CAUTELA – Os Kanela aguardam pela criação de um Grupo de Trabalho (GT) da Funai, para efetuar o levantamento topográfico da área e fazer um inventário antropológico como parte do processo burocrático para que a documentação seja chancelada pelo presidente Lula Silva. A cautela é por conta da reação em cadeia pelos poderes políticos, que tentam na Justiça barrar a demarcação de várias terras indígenas em Mato Grosso, mas em situação bem diferente da sua, mas que nem por isso a deixa fora de questionamento, sobretudo por fazendeiros da região.
O governador Mauro Mendes (União) interpela judicialmente o recente decreto que amplia as terras indígenas Estação Parecis, em Diamantino; Manoki, em Brasnorte; e Uirapuru, em Campos de Júlio, Nova Lacerda e Conquista D’Oeste. Na Assembleia Legislativa o deputado Júlio Campos (União) determinou que a assessoria Jurídica estude uma ação para ser ajuizada contra o decreto de Lula. Ou seja, nada por enquanto contra os Kanela, mas é recomendável toda a prudência sobre o caso.
A pressão contra a ampliação de terras indígenas levou a Brasília, para uma audiência com o ministro Gilmar Mendes (STF), os deputados Eduardo Botelho (União) e Janaína Riva (MDB); o prefeito de Brasnorte, Edelo Ferrari (União); e os presidentes Vilmondes Tomain (Famato), Lucas Beber (Aprosoja) e Léo Bortolin (AMM). Gilmar Mendes é mato-grossense de Diamantino.
Na Assembleia Legislativa, o deputado Gilberto Cattani (PL) apresentou uma Moção de Repúdio contra o presidente Lula da Silva pelos recentes decretos que aumentam áreas indígenas. Os deputados aprovaram a moção e paralelamente a isso o líder do governo, Dilmar Dal Bosco (União) fez um duro pronunciamento contra a decisão presidencial.
Na avaliação de João da Vitalina a documentação deverá ser expedida “sem problema”. O líder Kanela observa que tanto seu povo quanto os pioneiros na região de Luciara ocuparam vazios demográficos e que juntos, cada um em seu estilo de vida, incorporaram mais um município ao território mato-grossense. Ele destaca que seu povo tem participação histórica no processo político, social e econômico de seu município.

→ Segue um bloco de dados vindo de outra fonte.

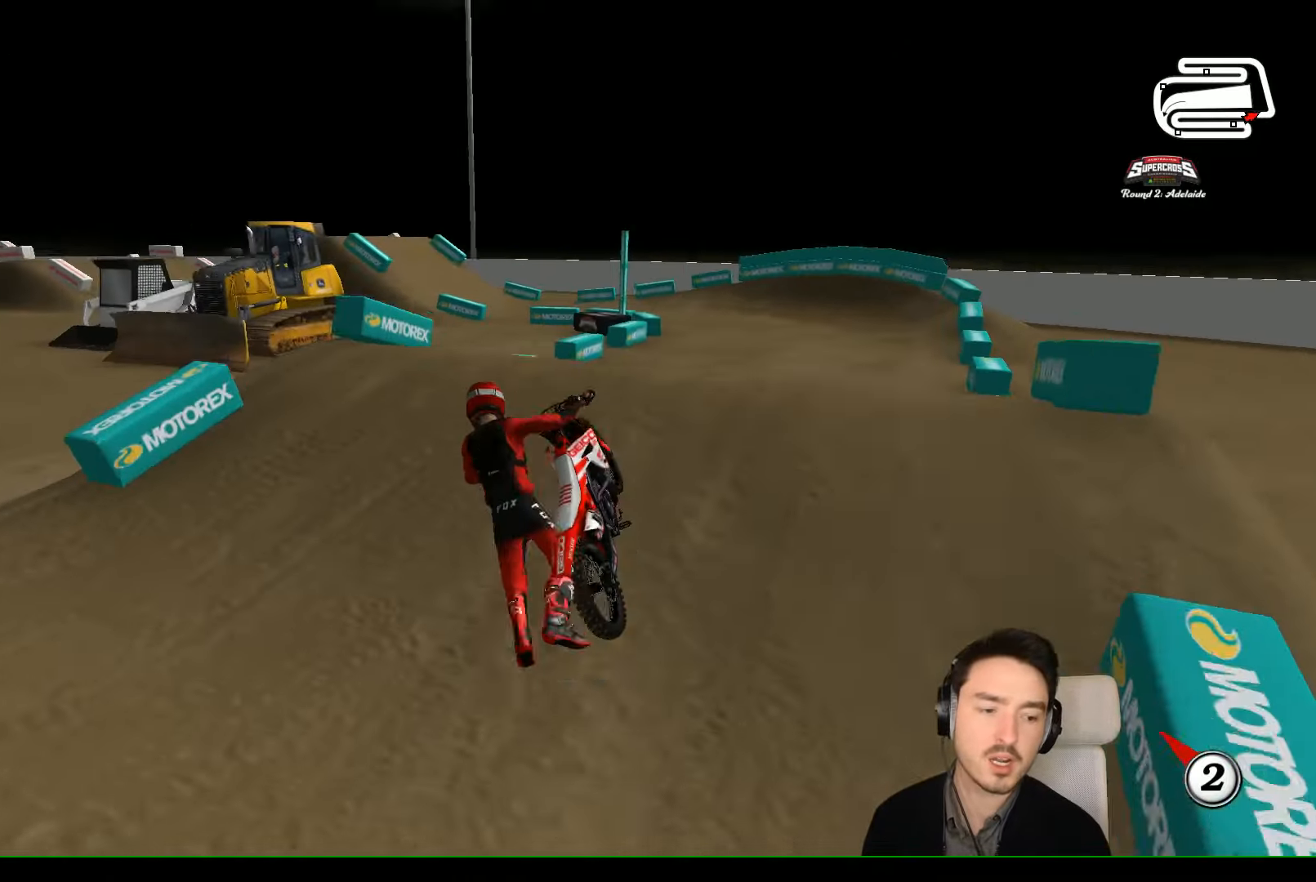
{"dt_ms": 500, "buttons": ["L2"], "left_stick": "center", "events": []}
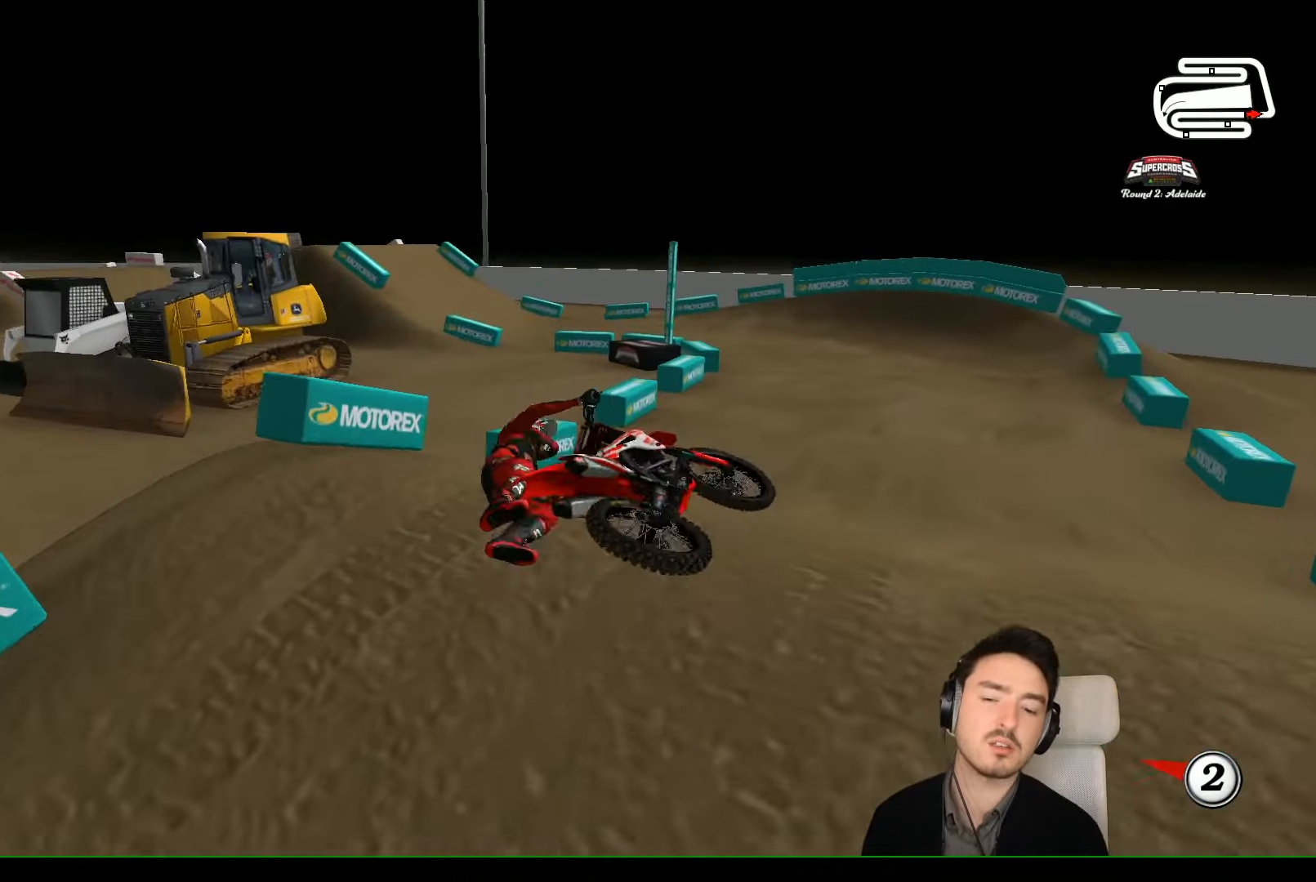
{"dt_ms": 500, "buttons": ["L2"], "left_stick": "center", "events": []}
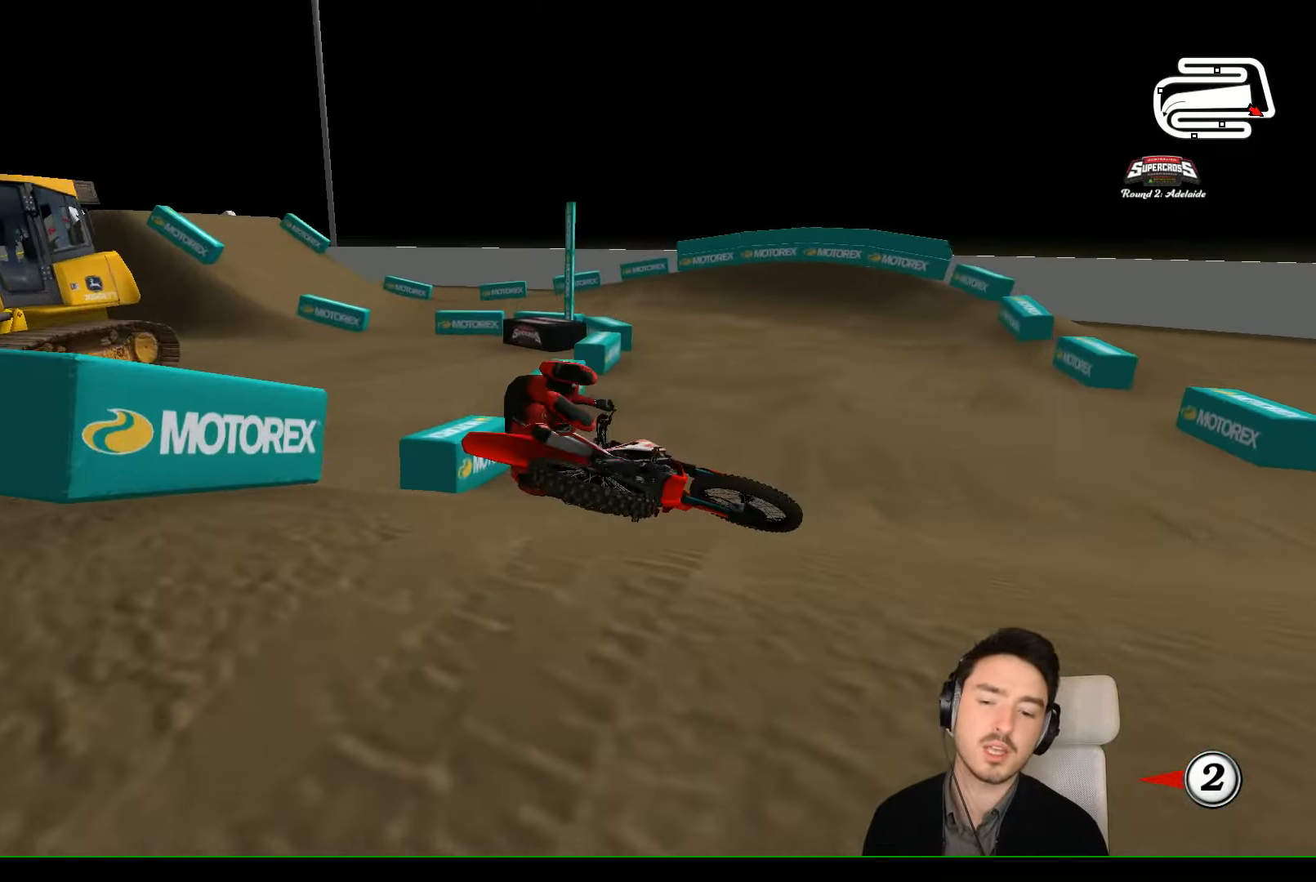
{"dt_ms": 500, "buttons": ["L2"], "left_stick": "center", "events": []}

O povo Kanela tem representação política. A Câmara de Luciara é composta por nove vereadores, dos quais, quatro são daquela etnia: Rai Silva dos Santos, o Rai Kanela (União); Ana Cláudia Pereira de Souza, a Cláudia Kanela (PSB); Roberto Silva dos Santos, o Roberto Curicaca (União); e Julião Silva Cruz Neto (MDB). A representação política Kanela é proporcional ao espaço que ocupa no contexto populacional luciarense. O município tem 2.616 residentes, dos quais 1.100 Kanela, número que responde por 42% dos habitantes.

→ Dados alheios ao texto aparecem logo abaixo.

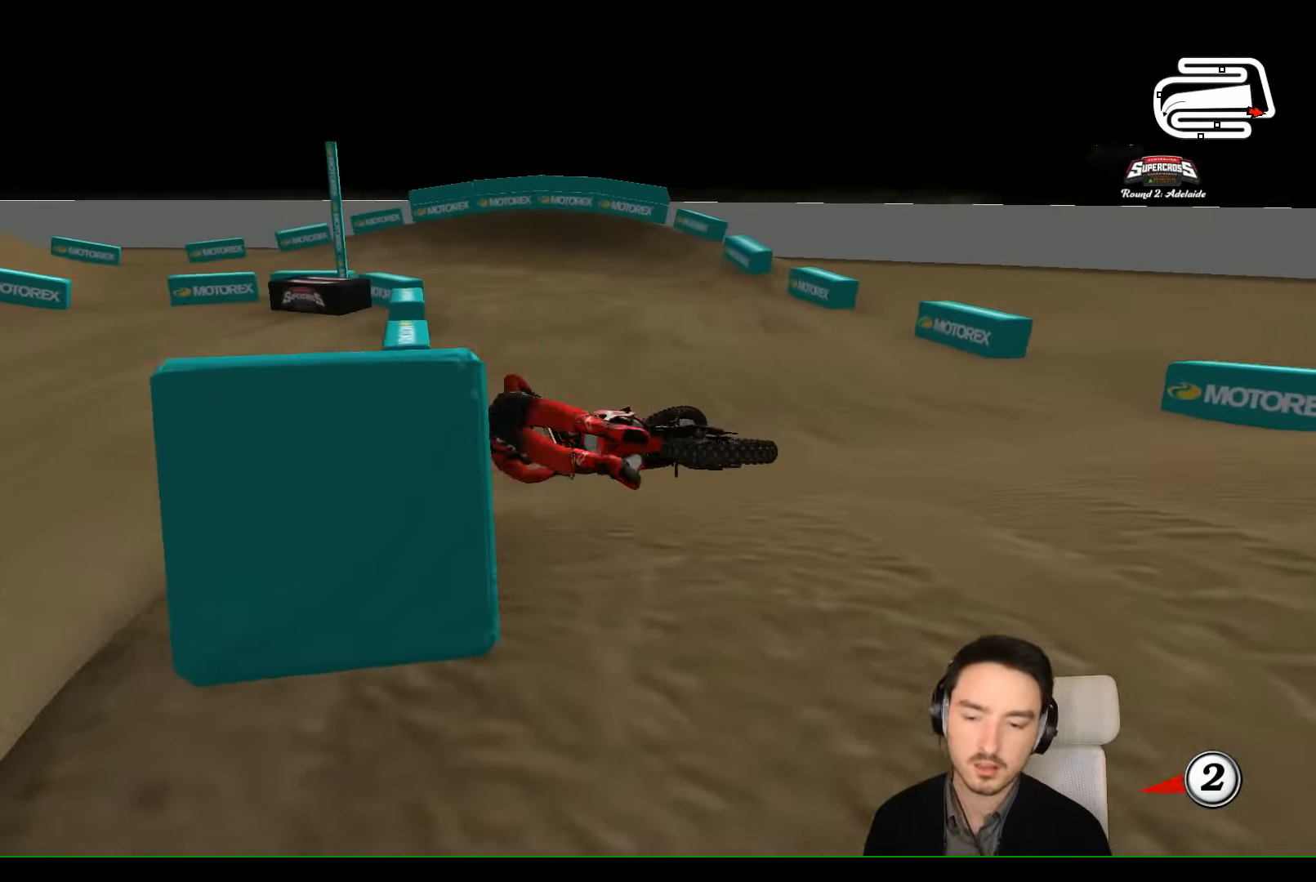
{"dt_ms": 500, "buttons": [], "left_stick": "center", "events": [[433, "L2", "up"]]}
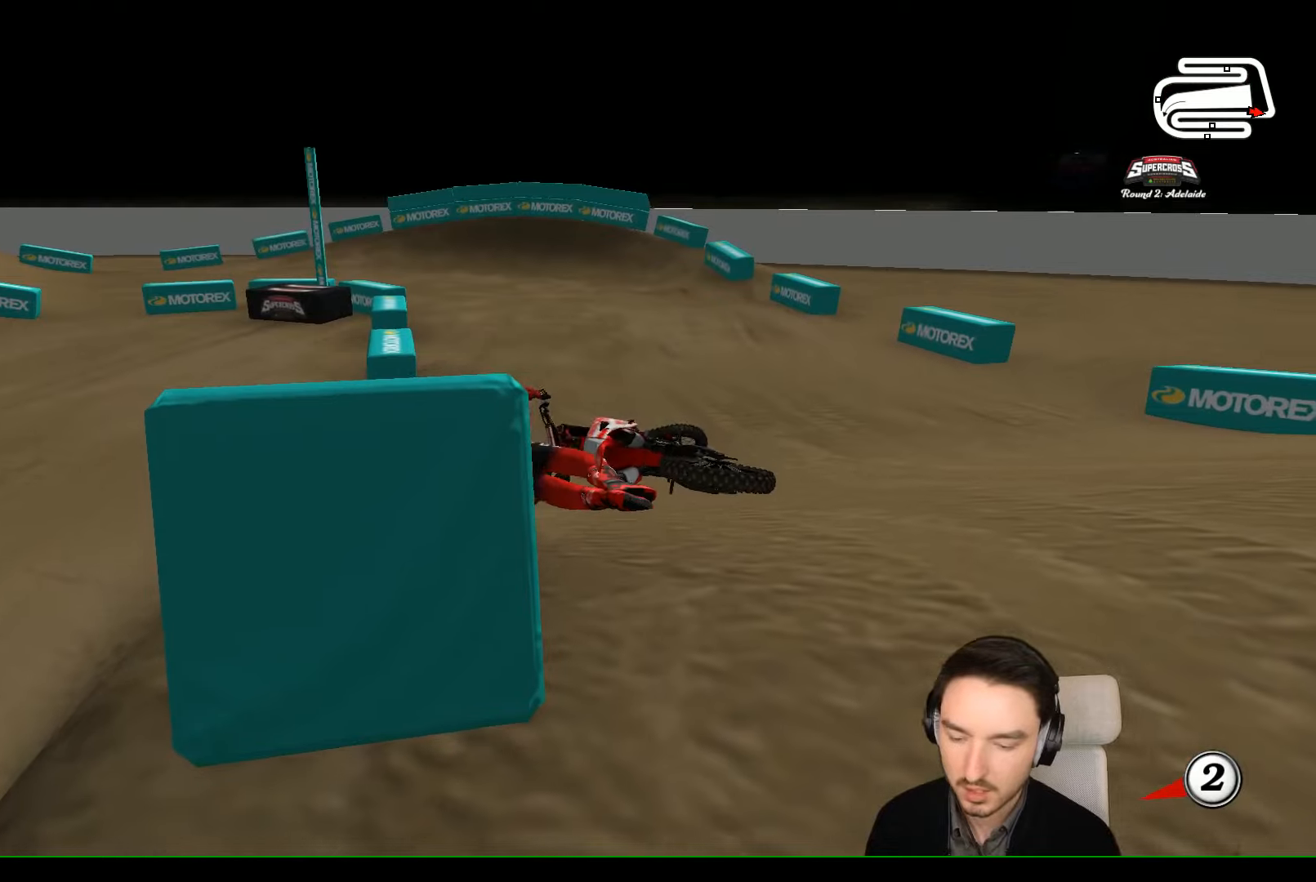
{"dt_ms": 500, "buttons": ["Y"], "left_stick": "right", "events": [[400, "left_stick", "right"], [500, "Y", "down"]]}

FESTA – Os festejos Kanela são abertos a todos, indistintamente, mas alguns ritos são reservados àquele povo e, outros, restritos aos anciãos. A primeira festa anual é o Ritual do Porcão; em maio acontece o Ritual das Guerreiras; em junho é tempo do Ritual da Mandioca, celebração da fundação da aldeia Nova Pukanu e o Ritual da Passagem das Crianças; em julho o povo Kanela se reúne para a grande celebração da etnia; em setembro, há três eventos: Ritual da Tartaruga e das Flores, e o Ritual dos Guerreiros; em novembro os Kanela fazem o Ritual da Chuva.
A etnia também se reúne para velórios e casamentos. Os mortos são reverenciados durante três dias, mas quando se trata de falecimento de ancião, o luto se estende por sete dias. Os matrimônios acontecem durantes os festejos tradicionais.
Fora das aldeias, os Kanela participam da vida social da região. Em Luciara, onde o Araguaia é um cartão-postal com suas águas azuis e praias com areia infinitamente branca e fina, jovens da etnia disputam partidas de futebol com colegas da cidade, sob o olhar vigilante do busto do colonizador Lúcio Pereira da Luz, enquanto confiantes esperam pela terra que lhes dará a plena cidadania de Kanela do Araguaia.